*** Opening of MATERIAL SHOWN ***

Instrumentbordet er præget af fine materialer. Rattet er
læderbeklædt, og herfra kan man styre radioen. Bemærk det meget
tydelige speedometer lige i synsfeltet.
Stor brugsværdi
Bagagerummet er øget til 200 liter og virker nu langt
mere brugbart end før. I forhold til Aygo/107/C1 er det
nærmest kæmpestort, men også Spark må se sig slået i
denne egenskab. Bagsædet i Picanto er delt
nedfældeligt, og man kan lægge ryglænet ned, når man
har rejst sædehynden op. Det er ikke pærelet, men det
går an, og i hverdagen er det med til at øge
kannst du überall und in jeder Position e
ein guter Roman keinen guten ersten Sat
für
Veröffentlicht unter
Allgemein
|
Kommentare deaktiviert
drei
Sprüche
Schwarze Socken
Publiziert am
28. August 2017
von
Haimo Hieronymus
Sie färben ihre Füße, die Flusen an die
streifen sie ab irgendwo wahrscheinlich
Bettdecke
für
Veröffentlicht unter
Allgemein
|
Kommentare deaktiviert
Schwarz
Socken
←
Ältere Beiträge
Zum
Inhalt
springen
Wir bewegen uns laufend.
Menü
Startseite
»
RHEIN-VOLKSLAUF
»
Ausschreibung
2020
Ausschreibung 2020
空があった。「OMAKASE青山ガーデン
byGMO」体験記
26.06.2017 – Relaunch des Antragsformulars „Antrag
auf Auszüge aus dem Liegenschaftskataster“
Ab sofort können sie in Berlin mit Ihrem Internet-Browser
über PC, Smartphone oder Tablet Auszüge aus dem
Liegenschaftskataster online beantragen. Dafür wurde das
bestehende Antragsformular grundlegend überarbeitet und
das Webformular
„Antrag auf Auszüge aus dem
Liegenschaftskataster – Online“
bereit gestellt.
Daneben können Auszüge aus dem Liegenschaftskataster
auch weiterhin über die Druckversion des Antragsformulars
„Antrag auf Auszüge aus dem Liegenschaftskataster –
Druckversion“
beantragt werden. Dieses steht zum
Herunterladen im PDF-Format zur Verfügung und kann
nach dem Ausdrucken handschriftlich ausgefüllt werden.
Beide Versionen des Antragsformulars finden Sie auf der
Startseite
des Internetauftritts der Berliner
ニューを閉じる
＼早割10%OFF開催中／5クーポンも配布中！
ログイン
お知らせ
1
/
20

*** Close of MATERIAL SHOWN ***

DESCRIPTION OF THE TASK: Write out the lines from the start of the records through the line holding "Daneben können Auszüge", inclusive, and reproduce them exactly.

OUTPUT FOR THIS TASK:
Instrumentbordet er præget af fine materialer. Rattet er
læderbeklædt, og herfra kan man styre radioen. Bemærk det meget
tydelige speedometer lige i synsfeltet.
Stor brugsværdi
Bagagerummet er øget til 200 liter og virker nu langt
mere brugbart end før. I forhold til Aygo/107/C1 er det
nærmest kæmpestort, men også Spark må se sig slået i
denne egenskab. Bagsædet i Picanto er delt
nedfældeligt, og man kan lægge ryglænet ned, når man
har rejst sædehynden op. Det er ikke pærelet, men det
går an, og i hverdagen er det med til at øge
kannst du überall und in jeder Position e
ein guter Roman keinen guten ersten Sat
für
Veröffentlicht unter
Allgemein
|
Kommentare deaktiviert
drei
Sprüche
Schwarze Socken
Publiziert am
28. August 2017
von
Haimo Hieronymus
Sie färben ihre Füße, die Flusen an die
streifen sie ab irgendwo wahrscheinlich
Bettdecke
für
Veröffentlicht unter
Allgemein
|
Kommentare deaktiviert
Schwarz
Socken
←
Ältere Beiträge
Zum
Inhalt
springen
Wir bewegen uns laufend.
Menü
Startseite
»
RHEIN-VOLKSLAUF
»
Ausschreibung
2020
Ausschreibung 2020
空があった。「OMAKASE青山ガーデン
byGMO」体験記
26.06.2017 – Relaunch des Antragsformulars „Antrag
auf Auszüge aus dem Liegenschaftskataster“
Ab sofort können sie in Berlin mit Ihrem Internet-Browser
über PC, Smartphone oder Tablet Auszüge aus dem
Liegenschaftskataster online beantragen. Dafür wurde das
bestehende Antragsformular grundlegend überarbeitet und
das Webformular
„Antrag auf Auszüge aus dem
Liegenschaftskataster – Online“
bereit gestellt.
Daneben können Auszüge aus dem Liegenschaftskataster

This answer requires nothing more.